Establishing a trait anxiety threshold that signals likelihood of anxiety disorders
Bibliographic record
Abstract
Evidence suggests that the state trait inventory for cognitive and somatic anxiety (STICSA) may be a more pure measure of anxiety than other commonly used scales. Further, the STICSA has excellent psychometric properties in both clinical and nonclinical samples.

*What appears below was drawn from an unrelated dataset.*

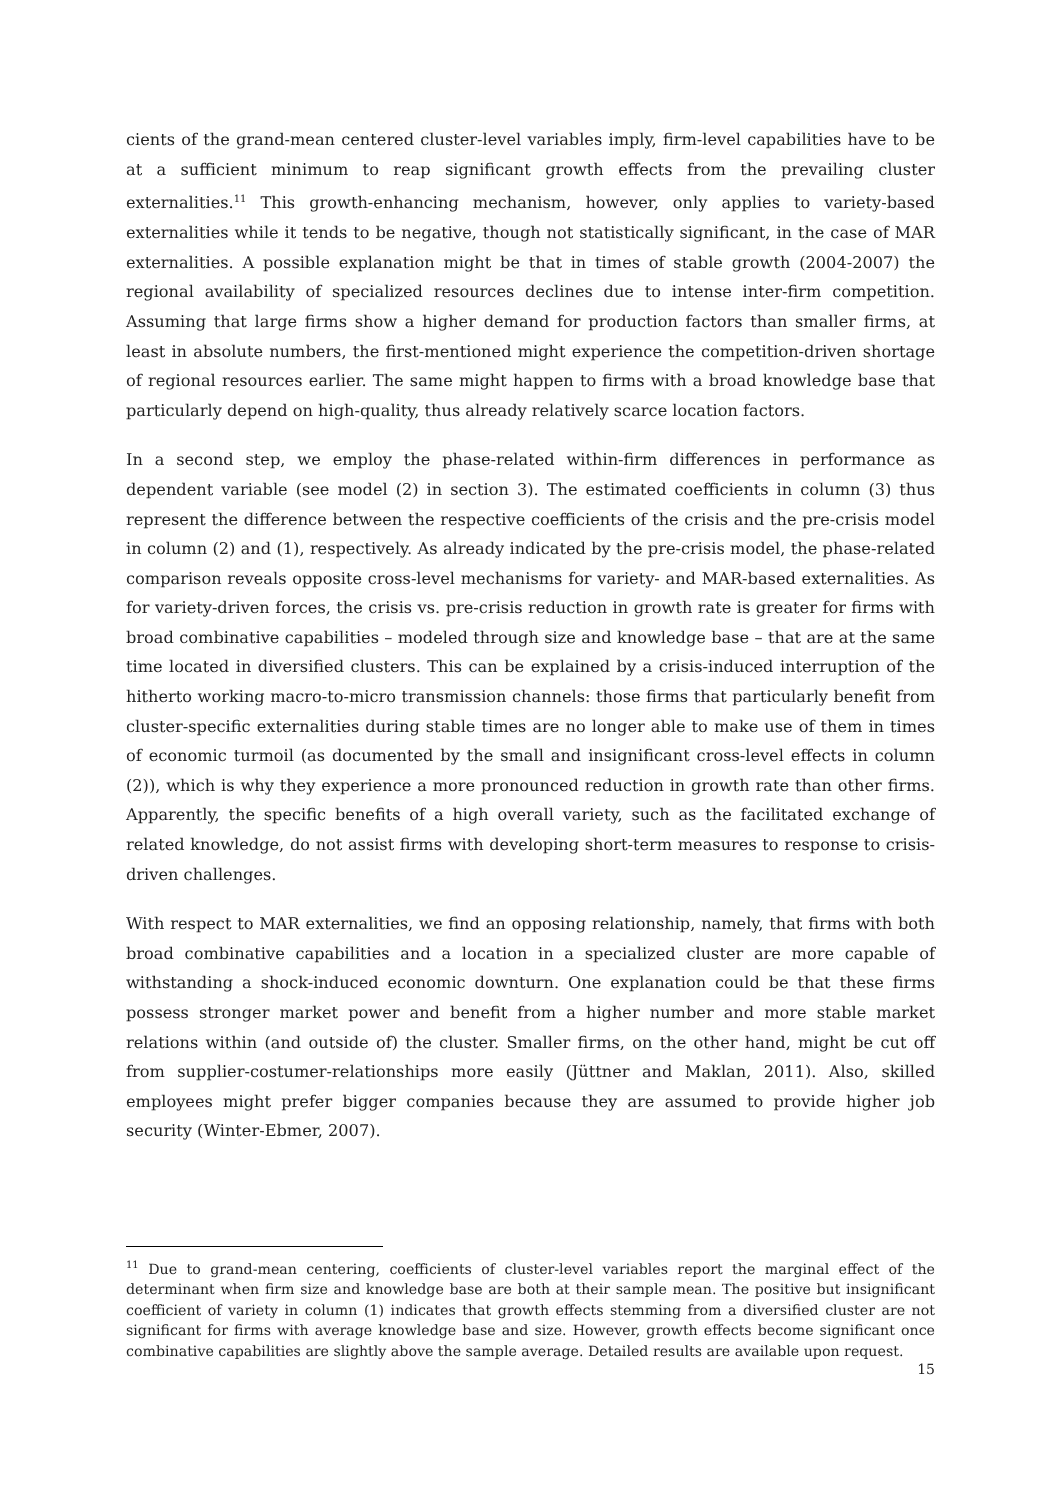cients of the grand-mean centered cluster-level variables imply, firm-level capabilities have to be at a sufficient minimum to reap significant growth effects from the prevailing cluster externalities.<sup>11</sup> This growth-enhancing mechanism, however, only applies to variety-based externalities while it tends to be negative, though not statistically significant, in the case of MAR externalities. A possible explanation might be that in times of stable growth (2004-2007) the regional availability of specialized resources declines due to intense inter-firm competition. Assuming that large firms show a higher demand for production factors than smaller firms, at least in absolute numbers, the first-mentioned might experience the competition-driven shortage of regional resources earlier. The same might happen to firms with a broad knowledge base that particularly depend on high-quality, thus already relatively scarce location factors.
In a second step, we employ the phase-related within-firm differences in performance as dependent variable (see model (2) in section 3). The estimated coefficients in column (3) thus represent the difference between the respective coefficients of the crisis and the pre-crisis model in column (2) and (1), respectively. As already indicated by the pre-crisis model, the phase-related comparison reveals opposite cross-level mechanisms for variety- and MAR-based externalities. As for variety-driven forces, the crisis vs. pre-crisis reduction in growth rate is greater for firms with broad combinative capabilities – modeled through size and knowledge base – that are at the same time located in diversified clusters. This can be explained by a crisis-induced interruption of the hitherto working macro-to-micro transmission channels: those firms that particularly benefit from cluster-specific externalities during stable times are no longer able to make use of them in times of economic turmoil (as documented by the small and insignificant cross-level effects in column (2)), which is why they experience a more pronounced reduction in growth rate than other firms. Apparently, the specific benefits of a high overall variety, such as the facilitated exchange of related knowledge, do not assist firms with developing short-term measures to response to crisis-driven challenges.
With respect to MAR externalities, we find an opposing relationship, namely, that firms with both broad combinative capabilities and a location in a specialized cluster are more capable of withstanding a shock-induced economic downturn. One explanation could be that these firms possess stronger market power and benefit from a higher number and more stable market relations within (and outside of) the cluster. Smaller firms, on the other hand, might be cut off from supplier-costumer-relationships more easily (Jüttner and Maklan, 2011). Also, skilled employees might prefer bigger companies because they are assumed to provide higher job security (Winter-Ebmer, 2007).
<sup>11</sup> Due to grand-mean centering, coefficients of cluster-level variables report the marginal effect of the determinant when firm size and knowledge base are both at their sample mean. The positive but insignificant coefficient of variety in column (1) indicates that growth effects stemming from a diversified cluster are not significant for firms with average knowledge base and size. However, growth effects become significant once combinative capabilities are slightly above the sample average. Detailed results are available upon request.
15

The present study aimed to extend the utility of the STICSA-Trait version by identifying a cut-off score that could differentiate a group of clinically diagnosed anxiety disorder patients (n=398) from a group of student controls (n=439). Two receiver operating characteristic curve analyses indicated cut-off scores of 43 (sensitivity=.73, specificity=.74, classification accuracy=.74) and 40 (sensitivity=.80, specificity=.67, classification accuracy=.73), respectively. In a large community sample (n =6685), a score of 43 identified 11.5% of individuals as probable cases of clinical anxiety, while a score of 40 identified 17.0% of individuals as probable cases of clinical anxiety. As a result of differences in sensitivity and specificity, the present findings suggest a cut-off score of 43 is optimal to identify probable cases of clinical anxiety, while a cut-off score of 40 is optimal to screen for the possible presence of anxiety disorders.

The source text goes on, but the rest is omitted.